Other stories weren’t quite as romantic. Dismounted, in the trenches, poison gas washing over doughboys as they struggled to don their gas masks. Never enough time. Enough of the gas seeped into Grandpa’s lungs to cause some harm, but not enough to get him sent home before the Armistice.

Grandpa’s gas mask and helmet rest in a box in my basement. Photos, too, of him and his troopers in France. Photos of Grandma – his wife -- and her nursing school graduating class. I think about them and their war when I drive down Cheyenne’s Pershing Avenue, as I do almost every day. Cheyenne, a military town, became the adopted home for the globetrotting General Pershing. He married Helen Frances Warren, the daughter of Wyoming’s first U.S. Senator, and served at Fort D.A. Russell, now F.E. Warren AFB. Their home is now a living museum, preserved for future generations. The base itself is a national historic site, home to war trophies from the Philippines and the old airfield where World War I ace Eddie Rickenbacker cracked up his biplane and almost died. It also was the training site for Spaatz’s Flying Circus and the U.S. Army’s airmail service -- Charles Lindbergh was one of its first pilots.

The Pershing family experienced its share of tragedy. If you take a stroll through Cheyenne’s historic Lakeview Cemetery, you will come across a large grave marker for Frances E. Warren and her three daughters, ages 3, 7 and 8. In 1914, Gen. Pershing left his wife and four children at the Presidio in San Francisco to take over command of a brigade at Fort Bliss, Texas. Things were heating up at the border and the general was there to plan for the inevitable. In August of 1915, Pershing received a telegram that his wife and daughters died of smoke inhalation at a Presidio fire. Only his 6-year-old son survived.

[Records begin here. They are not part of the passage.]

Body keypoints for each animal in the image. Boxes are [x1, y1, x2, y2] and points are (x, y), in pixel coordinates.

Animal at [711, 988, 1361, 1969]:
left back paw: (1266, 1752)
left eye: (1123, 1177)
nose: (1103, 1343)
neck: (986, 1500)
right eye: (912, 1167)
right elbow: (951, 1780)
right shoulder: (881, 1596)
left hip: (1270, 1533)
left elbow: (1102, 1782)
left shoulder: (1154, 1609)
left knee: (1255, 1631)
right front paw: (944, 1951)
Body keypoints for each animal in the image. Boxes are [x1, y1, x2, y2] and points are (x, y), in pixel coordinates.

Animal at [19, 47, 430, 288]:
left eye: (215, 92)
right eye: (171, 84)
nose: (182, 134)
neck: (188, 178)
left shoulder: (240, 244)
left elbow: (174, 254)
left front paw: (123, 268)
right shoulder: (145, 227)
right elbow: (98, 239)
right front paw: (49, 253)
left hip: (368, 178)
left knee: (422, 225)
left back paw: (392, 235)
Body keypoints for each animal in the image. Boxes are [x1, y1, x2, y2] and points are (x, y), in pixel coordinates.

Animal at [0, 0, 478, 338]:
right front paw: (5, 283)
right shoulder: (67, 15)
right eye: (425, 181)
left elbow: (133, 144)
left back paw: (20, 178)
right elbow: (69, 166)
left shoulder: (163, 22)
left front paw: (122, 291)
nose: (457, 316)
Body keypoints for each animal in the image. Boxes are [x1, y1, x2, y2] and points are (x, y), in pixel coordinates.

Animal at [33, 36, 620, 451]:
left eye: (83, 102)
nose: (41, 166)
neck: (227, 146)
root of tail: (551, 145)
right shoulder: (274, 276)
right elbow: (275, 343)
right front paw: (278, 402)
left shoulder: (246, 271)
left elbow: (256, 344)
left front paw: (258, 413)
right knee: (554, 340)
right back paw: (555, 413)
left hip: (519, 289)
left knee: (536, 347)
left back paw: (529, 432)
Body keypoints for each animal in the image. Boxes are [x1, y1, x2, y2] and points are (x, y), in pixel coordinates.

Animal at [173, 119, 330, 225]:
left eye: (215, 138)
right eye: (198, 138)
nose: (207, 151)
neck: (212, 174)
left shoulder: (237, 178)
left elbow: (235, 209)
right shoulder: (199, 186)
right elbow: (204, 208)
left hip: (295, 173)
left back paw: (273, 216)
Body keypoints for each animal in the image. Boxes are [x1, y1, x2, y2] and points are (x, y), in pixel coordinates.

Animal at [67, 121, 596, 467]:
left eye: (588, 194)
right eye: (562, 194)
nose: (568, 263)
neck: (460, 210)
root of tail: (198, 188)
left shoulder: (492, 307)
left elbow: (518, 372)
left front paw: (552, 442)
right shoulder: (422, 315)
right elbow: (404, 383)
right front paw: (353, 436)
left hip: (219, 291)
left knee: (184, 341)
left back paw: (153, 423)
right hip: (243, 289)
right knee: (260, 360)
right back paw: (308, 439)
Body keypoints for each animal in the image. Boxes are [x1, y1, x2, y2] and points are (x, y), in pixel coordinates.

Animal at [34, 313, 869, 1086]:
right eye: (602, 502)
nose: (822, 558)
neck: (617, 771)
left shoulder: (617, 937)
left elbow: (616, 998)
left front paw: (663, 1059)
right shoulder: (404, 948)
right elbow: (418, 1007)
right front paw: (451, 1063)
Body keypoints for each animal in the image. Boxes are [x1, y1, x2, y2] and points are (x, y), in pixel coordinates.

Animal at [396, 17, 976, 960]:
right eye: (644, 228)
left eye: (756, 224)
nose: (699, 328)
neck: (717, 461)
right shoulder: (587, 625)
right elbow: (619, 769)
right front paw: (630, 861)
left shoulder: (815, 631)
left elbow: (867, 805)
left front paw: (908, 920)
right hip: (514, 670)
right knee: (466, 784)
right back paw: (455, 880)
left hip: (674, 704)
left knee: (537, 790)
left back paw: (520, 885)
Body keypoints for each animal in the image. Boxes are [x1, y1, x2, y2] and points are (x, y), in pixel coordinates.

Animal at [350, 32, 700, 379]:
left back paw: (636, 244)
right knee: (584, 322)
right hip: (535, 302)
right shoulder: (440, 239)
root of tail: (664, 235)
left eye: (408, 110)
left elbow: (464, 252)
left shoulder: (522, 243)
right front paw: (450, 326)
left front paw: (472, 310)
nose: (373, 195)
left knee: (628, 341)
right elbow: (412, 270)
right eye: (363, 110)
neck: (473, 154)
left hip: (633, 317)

Pershing Avenue starts at F.E. Warren AFB and runs straight through town past the Veteran’s Administration Medical Center where the aging Lieutenant Raymond Shay spent some of his last days. The road ends on the east side of town. If you know where to look, you can see Minuteman III missile sites out on the prairie.
     
Combat casualties were minimal in my grandfather’s World War I unit. They were surpassed by deaths from infection and disease, especially from the Spanish flu. Grandpa’s lungs deteriorated from gas attacks. After he returned to the States, he recuperated for months in an Iowa Army hospital. When he took a turn for the worse, the Army transferred him to Army Hospital Number 21 – soon to be renamed Fitzsimons Army Medical Hospital after a hero of the Great War. The dry Denver climate, famous for its healing properties, may have helped his recovery. He really took a turn for the better when he met my grandmother, an Army nurse. He and Florence Green married in 1921, stayed in Denver, raised a family, and lived a good long time.

Now Grandpa and Grandma share a plot at Fort Logan National Cemetery in Denver.

Wonder what they would make of our boy Trump.